Getting SMILE LASIK in Seoul: My Experience & Results

It was five years since I first went to Korea and since then, I’ve always thought about going back in order to get LASIK eye surgery. I was interested all of the cost perspective, the skill and accuracy of the doctors, and additionally the thought of being able to go back to this magical land. Even during the past years, I kept seeing posts and pages that showed foreigners getting their procedure done and waking up with great results. It kept reminding me that this was something really great to do and worth it, if you had the chance. And now finally after making it half way across the world on my last trip – from India to Sri Lanka to Maldives and Abu Dhabi, I thought that it was logical to first go to Korea as a stop before that last flight back to Hawaii. Here is my research and experience and results of the SMILE LASIK procedure in Seoul, Korea.

Initial Reasons:

Seoul is the perfect place for LASIK or any other type of eye surgery because it’s not only half the price as it might be in the US or any other western country. But even though the cost is less, the standard of care is very high, with doctors performing many procedures year round and having a high required level of certification and credibility that lends itself to the very intense working environment of Korea When I met my doctors, they seemed all very professional and caring, and not overworked or tired. The attentiveness of the nurses and other outpatient workers is also high and I saw that in their professionalism.

To give some ballpark figures, it may cost around 2.5k to 3k per eye in the US to get this procedure. In Korea, the total procedure costs about that number for BOTH EYES – so it’s half priced. Of course the calculation of saving money would need to include the cost of flight, hotel, time off, and food and any further activities. Even if you aimed for a more luxury experience, you’d end up ahead monetarily. And then there’s the price of being able to explore another country like Korea for hikingsurfing, or the culture. And even if you didn’t like those activities, there could be the potential for skiing, sauna, shopping, food & coffee exploration, etc. Those things you may not be able to quantify, although they hold a lot of value. 

Which Clinic to Go to:

In Korea there’s a lot of eye clinics that you can go to. They are known for their LASIK eye surgery and dermatology. Anything related to vanity, they will likely have something to help fix the cosmetic issue. What I primarily looked at was the attention to detail and the ability to work with foreigners who didn’t know Korean, but could still get explained all of the surgery’s medical benefits and downsides in an understandable manner.
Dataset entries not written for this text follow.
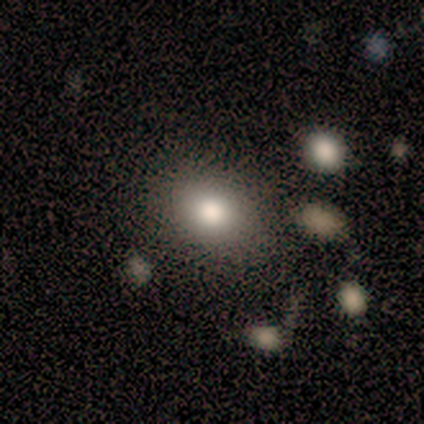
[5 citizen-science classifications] Volunteers were most divided on "how rounded" (2-way tie): round: 40%, in between: 40%, cigar-shaped: 20%. More confident: smooth or featured — smooth (100%); merging — none (80%).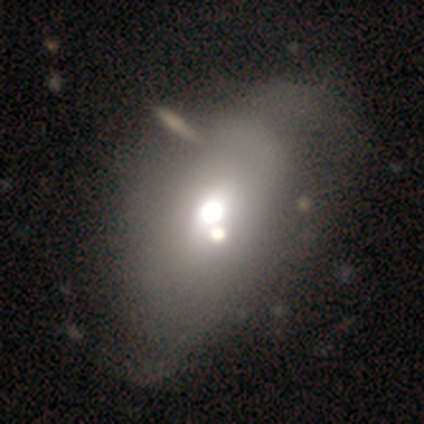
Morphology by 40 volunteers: type=smooth (57%); roundness=in between (78%); merging=none (35%).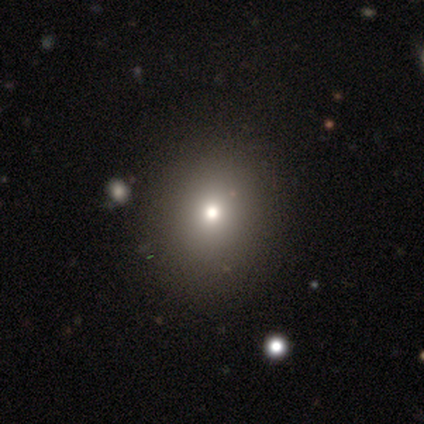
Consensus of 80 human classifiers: A smooth galaxy with no disk features (78%) that is round (77%).

Vote fractions:
- Smooth or featured? smooth: 78% / star or artifact: 15% / featured or disk: 8%
- How rounded? round: 77% / in between: 23% / cigar-shaped: 0%
- Merging? none: 54% / minor disturbance: 6% / merger: 6% / major disturbance: 0%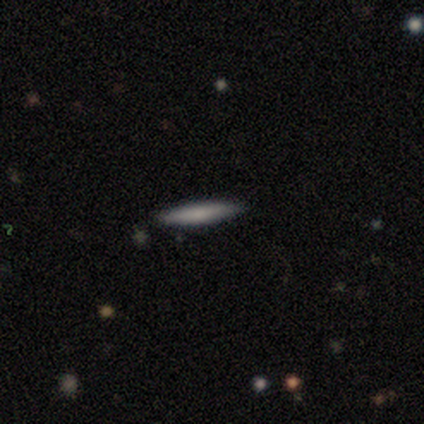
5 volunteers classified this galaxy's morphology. Overall: smooth (80%). How rounded: cigar-shaped (100%). Merging: none (100%).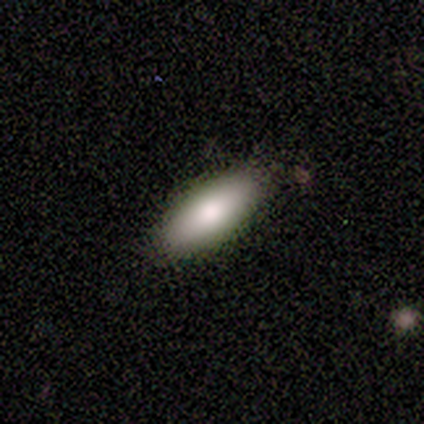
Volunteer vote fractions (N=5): Smooth or featured? 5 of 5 (100%) said smooth. How rounded? 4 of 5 (80%) said in between. Merging? 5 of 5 (100%) said none.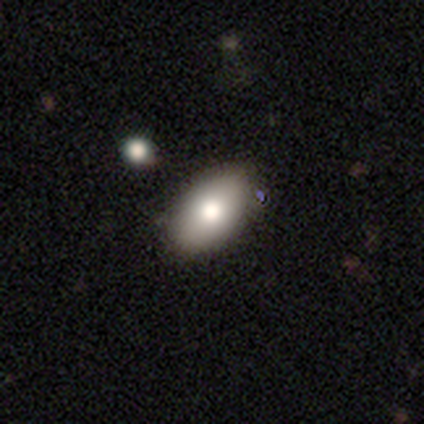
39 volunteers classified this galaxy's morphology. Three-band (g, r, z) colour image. It shows a smooth galaxy with no disk features (82%) that is in between round and cigar-shaped (100%). Merging: none (64%).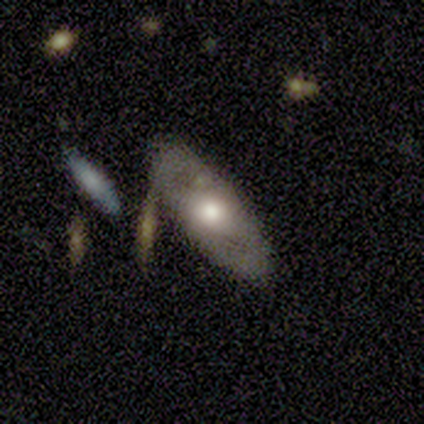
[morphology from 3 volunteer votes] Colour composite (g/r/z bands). It shows a featured or disk galaxy (67%) with no bar (100%), no spiral arms (100%) and a moderate central bulge (100%). Merging: none (50%, tied with minor disturbance).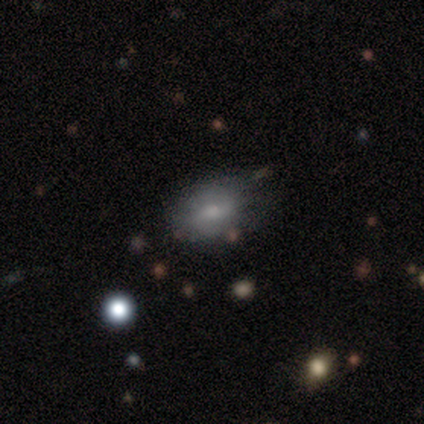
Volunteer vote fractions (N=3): Smooth or featured? 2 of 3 (67%) said smooth. How rounded? 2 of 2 (100%) said in between. Merging? 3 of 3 (100%) said none.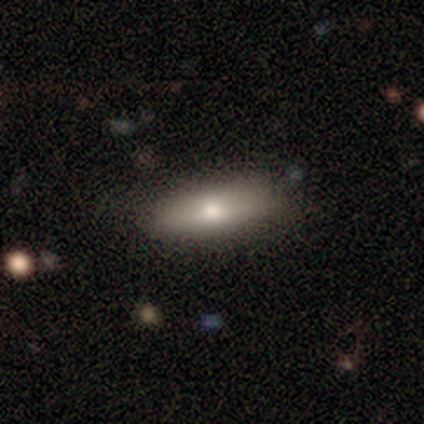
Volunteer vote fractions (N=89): This appears to be a smooth galaxy with no disk features (80%) that is in between round and cigar-shaped (69%). Merging: none (80%).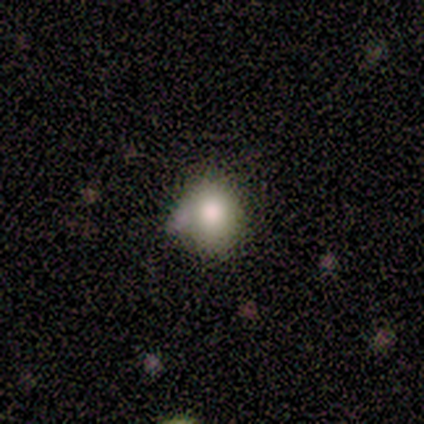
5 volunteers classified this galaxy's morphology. type=smooth (40%, tied with featured or disk); roundness=in between (100%); merging=none (100%).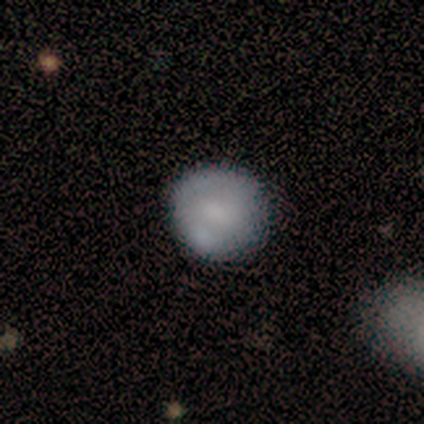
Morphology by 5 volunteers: type=smooth (100%); roundness=round (100%); merging=none (80%).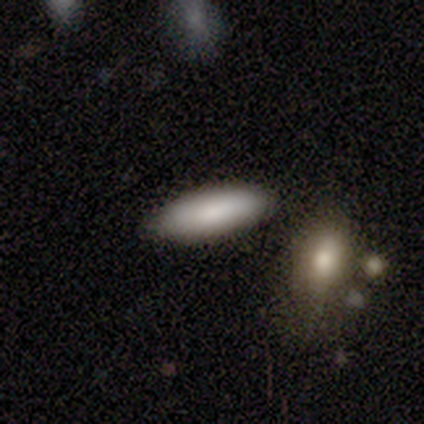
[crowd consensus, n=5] smooth-or-featured: smooth: 80% | featured or disk: 20% | star or artifact: 0%
  how-rounded: in between: 75% | cigar-shaped: 25% | round: 0%
  merging: none: 100% | minor disturbance: 0% | major disturbance: 0% | merger: 0%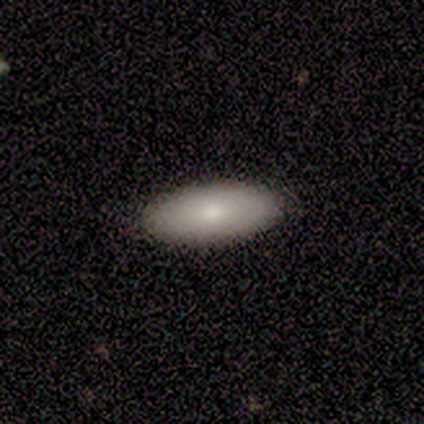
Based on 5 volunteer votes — A smooth galaxy with no disk features (80%) that is in between round and cigar-shaped (100%).

Vote fractions:
- Smooth or featured? smooth: 80% / featured or disk: 20% / star or artifact: 0%
- How rounded? in between: 100% / round: 0% / cigar-shaped: 0%
- Merging? none: 80% / minor disturbance: 20% / major disturbance: 0% / merger: 0%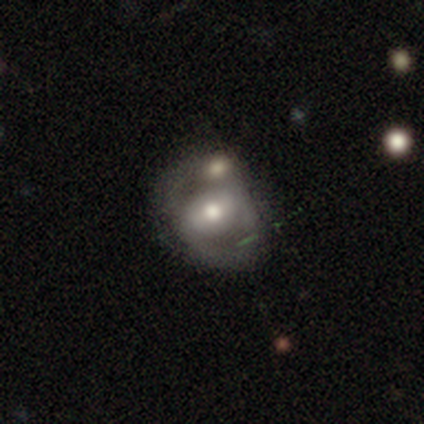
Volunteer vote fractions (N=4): Smooth or featured? 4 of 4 (100%) said featured or disk. Edge-on disk? 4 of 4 (100%) said no. Bar? 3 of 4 (75%) said weak. Spiral arms? 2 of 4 (50%, tied with no) said yes. Spiral winding? 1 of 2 (50%, tied with loose) said medium. Spiral arm count? 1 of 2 (50%, tied with 2) said 1. Bulge size? 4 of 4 (100%) said moderate. Merging? 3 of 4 (75%) said none.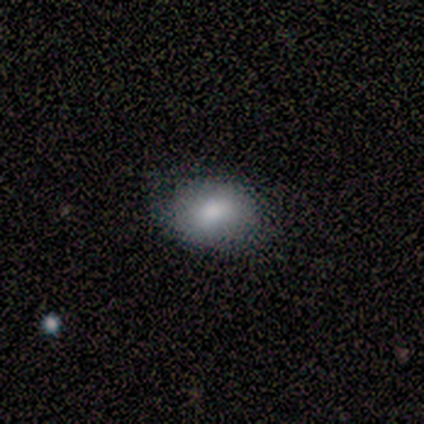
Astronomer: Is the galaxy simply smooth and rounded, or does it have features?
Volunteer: smooth — 100%.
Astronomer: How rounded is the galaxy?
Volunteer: in between — 80%.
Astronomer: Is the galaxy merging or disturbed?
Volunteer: none — 100%.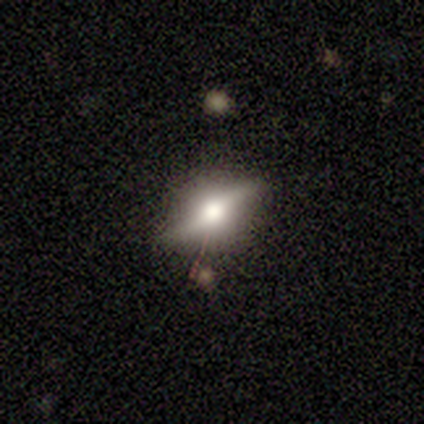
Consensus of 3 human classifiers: Morphology: type=featured or disk (100%); edge-on=yes (67%); edge-on bulge=rounded (100%); merging=none (67%).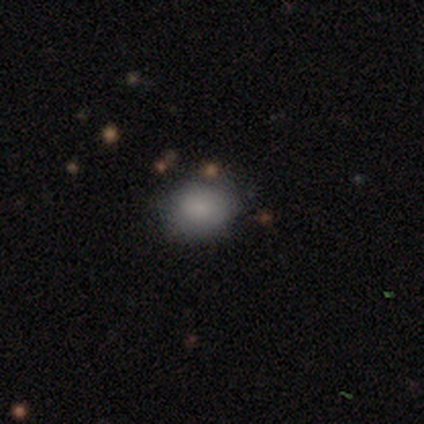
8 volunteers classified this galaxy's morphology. Smooth or featured?
  - smooth: 50% *
  - star or artifact: 38%
  - featured or disk: 12%
How rounded?
  - in between: 75% *
  - round: 25%
  - cigar-shaped: 0%
Merging?
  - none: 40% * (tied)
  - minor disturbance: 40% * (tied)
  - major disturbance: 20%
  - merger: 0%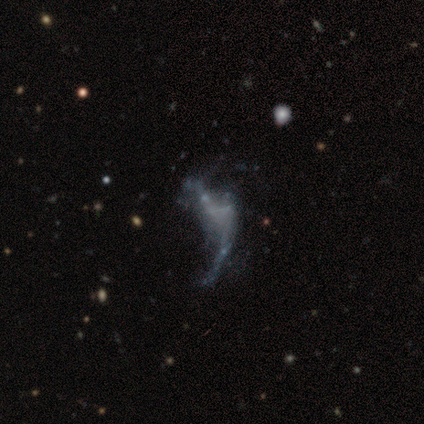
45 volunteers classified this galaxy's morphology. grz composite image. It shows a featured or disk galaxy (76%) with no bar (88%), no spiral arms (85%) and no central bulge (94%). Merging: major disturbance (42%).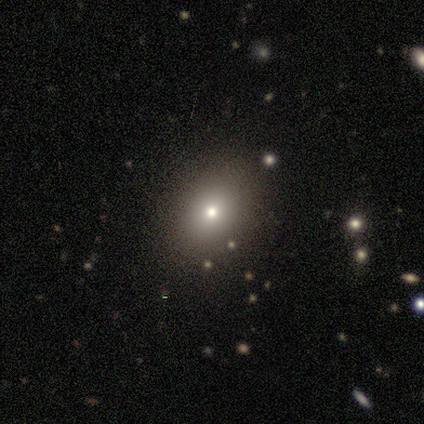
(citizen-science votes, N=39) Smooth or featured? smooth (49%)
How rounded? in between (63%)
Merging? none (86%)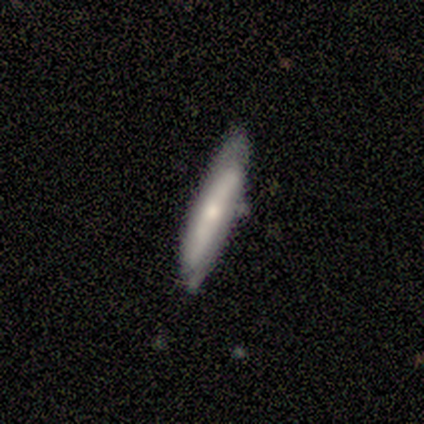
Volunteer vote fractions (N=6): Smooth or featured?
  - featured or disk: 67% *
  - smooth: 33%
  - star or artifact: 0%
Edge-on disk?
  - no: 75% *
  - yes: 25%
Bar?
  - strong: 67% *
  - weak: 33%
  - no: 0%
Spiral arms?
  - no: 67% *
  - yes: 33%
Bulge size?
  - moderate: 67% *
  - small: 33%
  - dominant: 0%
  - large: 0%
  - none: 0%
Merging?
  - none: 50% * (tied)
  - minor disturbance: 50% * (tied)
  - major disturbance: 0%
  - merger: 0%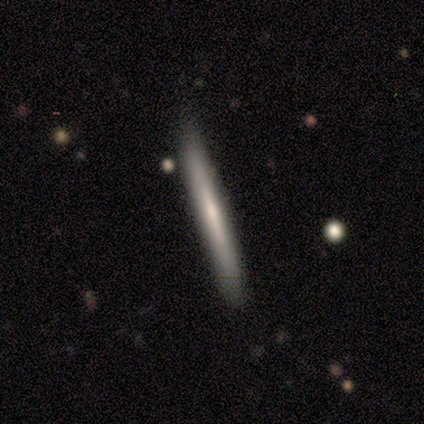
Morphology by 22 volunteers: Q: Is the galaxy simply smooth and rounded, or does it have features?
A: featured or disk — 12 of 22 (55%).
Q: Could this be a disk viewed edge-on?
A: yes — 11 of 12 (92%).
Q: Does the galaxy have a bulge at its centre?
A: none — 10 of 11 (91%).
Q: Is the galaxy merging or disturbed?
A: none — 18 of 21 (86%).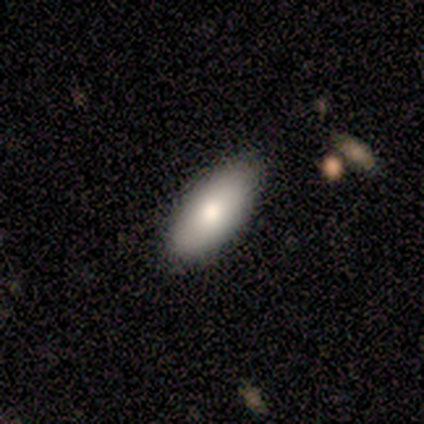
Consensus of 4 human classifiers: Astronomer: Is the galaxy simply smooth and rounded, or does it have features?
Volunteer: smooth — 100%.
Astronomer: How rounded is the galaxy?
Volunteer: in between — 100%.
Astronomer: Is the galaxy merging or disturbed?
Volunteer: none — 75%.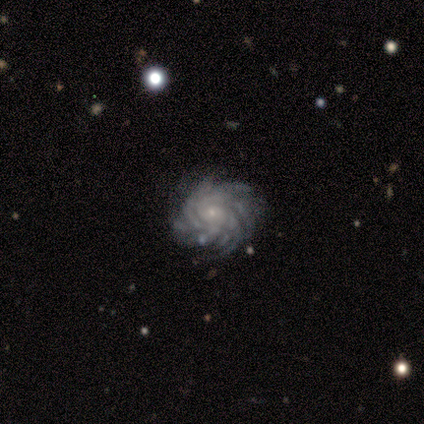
Smooth or featured: featured or disk — 100%
Edge-on disk: no — 83% (yes — 17%)
Bar: no — 100%
Spiral arms: yes — 100%
Spiral winding: tight — 40% (tied with loose — 40%)
Spiral arm count: more than 4 — 80% (can't tell — 20%)
Bulge size: small — 80% (moderate — 20%)
Merging: none — 83% (minor disturbance — 17%)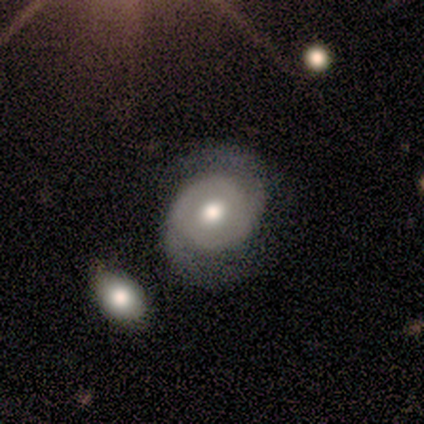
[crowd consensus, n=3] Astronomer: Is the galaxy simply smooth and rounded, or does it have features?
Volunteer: featured or disk — 100%.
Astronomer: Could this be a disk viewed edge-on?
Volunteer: no — 100%.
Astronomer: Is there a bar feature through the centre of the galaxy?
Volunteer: no — 100%.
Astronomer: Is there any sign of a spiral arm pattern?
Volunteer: yes — 67%.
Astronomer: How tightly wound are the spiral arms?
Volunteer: loose — 100%.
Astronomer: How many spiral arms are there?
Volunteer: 2 — 100%.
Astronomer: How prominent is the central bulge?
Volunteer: large — 67%.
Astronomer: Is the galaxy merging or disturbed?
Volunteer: none — 67%.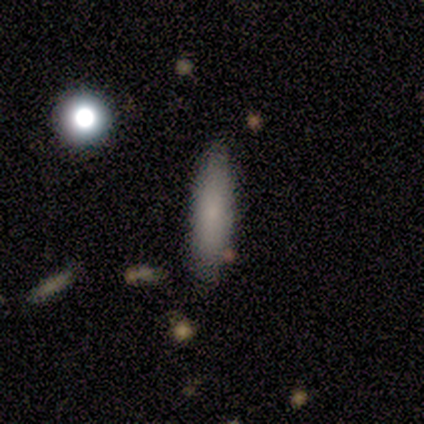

This lead me to two different options:

B & VIIT Eye Center

Eyereum

I share the Google Maps location because here you can read the initial reviews of the place. Both are highly qualified and have good reviews. Both names were highly recommended on Reddit, which was also my go to research tool. I can link the specific pages I reviewed in order to make my conclusion of which clinic to go to.

My main concern boiled down to cost and specialty. While B & VIIT has very high reviews, I read that Eyereum specializes in SMILE LASIK. This is important because SMILE LASIK has better recovery times, is more modern, and is said to prevent the usual dry eyes complications that LASIK is known for. To live with dry eyes everyday is something that you have to consider and I’ve heard of many stories of patients regretting their decision because of this outcome. 

What I can also recommend is that you plan your trip to have more than a week and so those extra days you can visit different clinics to get different consultations and go with whichever doctor/clinic you feel most comfortable with. Note that an initial eye exam will likely cost somewhere near 50,000 KRW, which is about $36 USD. So you can’t go to all the clinics and have to limit how many you try. 

And what may happen is that you may read other Reddit posts or other reviews and that will completely swing you from one clinic or steer you away from a certain one. I know that I saw one for BGN and that had a bad review for that particular person. That one reading made me avoid looking into that clinic completely.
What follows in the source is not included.